You suspect that in the transfer from the hospital to the rehabilitation unit an error in the patient’s drug orders may have been made.
Which steps should you take to identify possible drug errors in a patient’s drug orders? (Select all that apply.)
a. Call the pharmacy.
b. Clarify anything that is unreadable.
c. Ask the patient about the drug.
d. Reconcile the drug list with an old drug record.
e. Clarify vague orders with the healthcare provider.
f. Check the original written order with the healthcare provider.
g. Inform the nurse manager.
ANS: A, B, E, F
Checking with a reliable source, such as the pharmacist, clarifying vague orders or anything that is difficult to read (if handwritten), and checking the original written order are all ways to avoid drug errors. Informing the nurse manager is not only contraindicated but also not essential to investigating the source of the potential drug error.
MULTIPLE RESPONSE
A narcotic control system is used in any hospital or agency. Which of the following are special regulations applied for control of narcotics that you must follow? List the special regulations applied for the control of narcotics that the nurse must follow. (Select all that apply.)
a. Narcotics may be borrowed from patient to patient for emergency use.
b. Narcotics are stored in a special locked cabinet.
c. You may return unused narcotics to the patient’s family upon discharge.
d. An inventory of the narcotics on a unit must be kept and verified by two nurses.
e. You are responsible for signing out every narcotic drug used for a patient.

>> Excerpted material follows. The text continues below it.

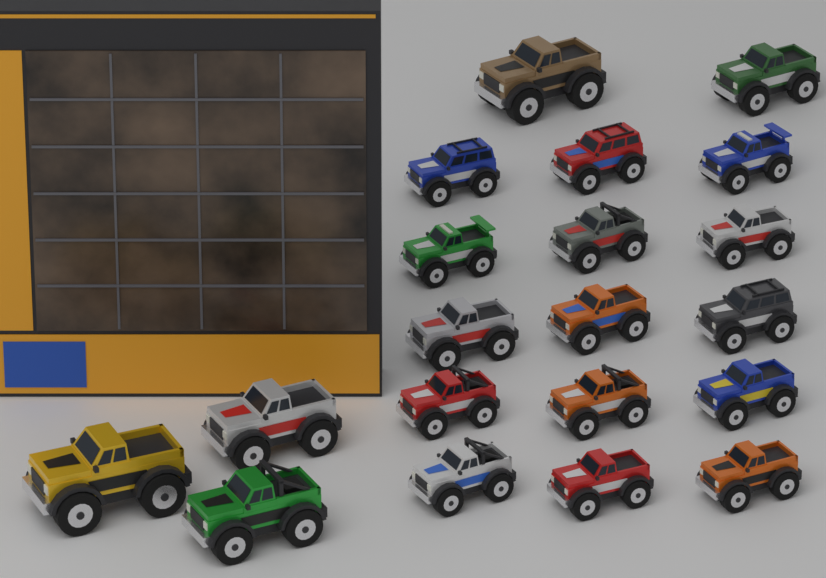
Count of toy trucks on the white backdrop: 20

f. Narcotics control is the responsibility of everyone on the unit.
ANS: B, D, E
Narcotics are stored in special, limited-access, locked cabinets. A nurse records all controlled- substance drug during the shift. The inventory report form is completed before the drug is removed from the cabinet.
MULTIPLE RESPONSE
A discrepancy in the narcotics inventory for morphine 5 mg/mL vials is discovered when the narcotics count is performed. The count is short by one vial. Which of the following steps should you take to reconcile the count? (Select all that apply.)

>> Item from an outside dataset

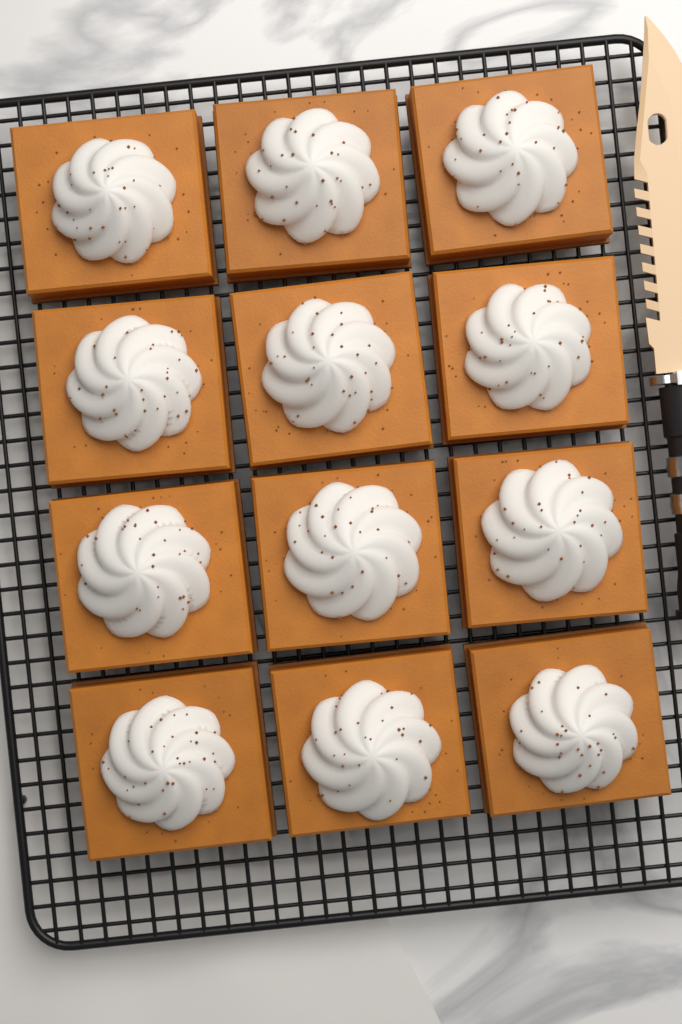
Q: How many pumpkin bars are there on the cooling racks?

a. No action needs to be taken for small discrepancies.
b. Notify the nursing supervisor and the pharmacy of the discrepancy.
c. Identify if any nurse forgot to record any of the narcotics removed.

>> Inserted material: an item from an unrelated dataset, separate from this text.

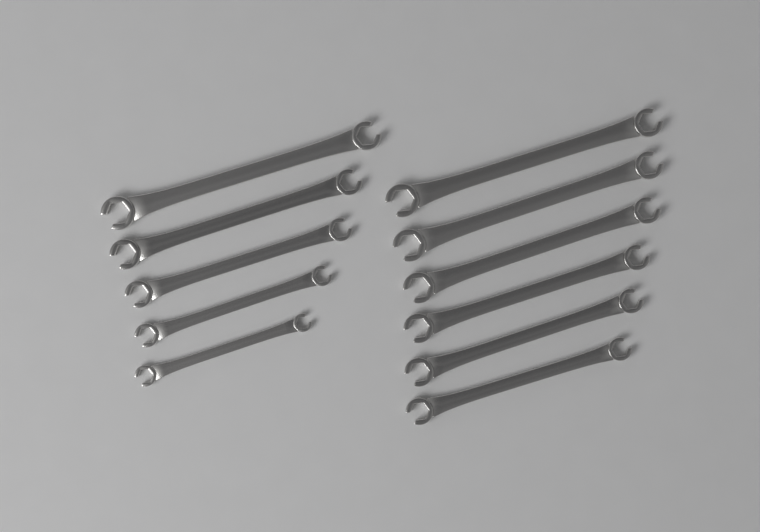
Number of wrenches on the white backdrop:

d. Ask only the nurses who used narcotics about the drugs they have given.
e. Check drug records to reconcile if narcotics given and not signed for.
f. Notify the security department of the institution if drug diversion is suspected.
ANS: B, C, E, F
All nurses must be asked about narcotics that may have been given. Steps must be retraced to see if someone forgot to record any drug. Patient charts might also be checked to see if drug was given that was not signed for on the inventory report. If errors in the report cannot be found, both the pharmacy and the nursing service office must be notified. If drug diversion is suspected, the hospital administrator and security police are usually contacted.